One 12-ounce (0.35 liter) can of regular soda contains roughly 130 calories, which exceeds a woman’s daily discretionary sugar budget.
Experts say many studies have shown a correlation between higher intake of sweetened beverages and obesity.
Johnson said the report is not advocating the removal of added sugars from anyone’s diet.
“Sugars do add to the enjoyment and enhance the flavor of foods, but maybe it would be better choice to add your sugars in a sweetened whole grain cereal rather than in an empty-calorie soft drink or candy,” she said.
The food industry often blames increases in obesity on a sedentary lifestyle.

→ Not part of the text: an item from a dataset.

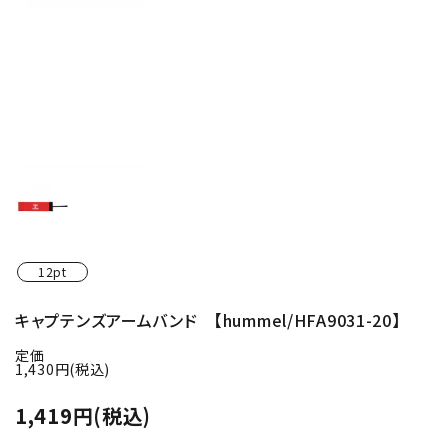
12pt
キャプテンズアームバンド 【hummel/HFA9031-20】
定価
1,430円(税込)
1,419円(税込)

I blame obesity on a number of things: people eating for the sake of eating; the snack/fast-food culture; parents who give their children sweets and chips to keep them quiet; and people having absolutely no pride in their appearance and, worse of all, not caring about it.
In the meantime, I will continue with my four teaspoons of sugar in my mug of coffee and the accompanying cigarettes. And although the AHA will be aghast by such behavior, I can content myself with the knowledge that despite my sugar consumption, my waist measures 35 inches, a three-inch increase on what it was 35 years ago.
Even Rachel admits to liking chocolate and ice-cream; plenty of added sugar in both of those I would think. But like most sensible people, she will partake of those in moderation. And that is the key. Unfortunately, moderation is a word a lot of people have difficulty in comprehending.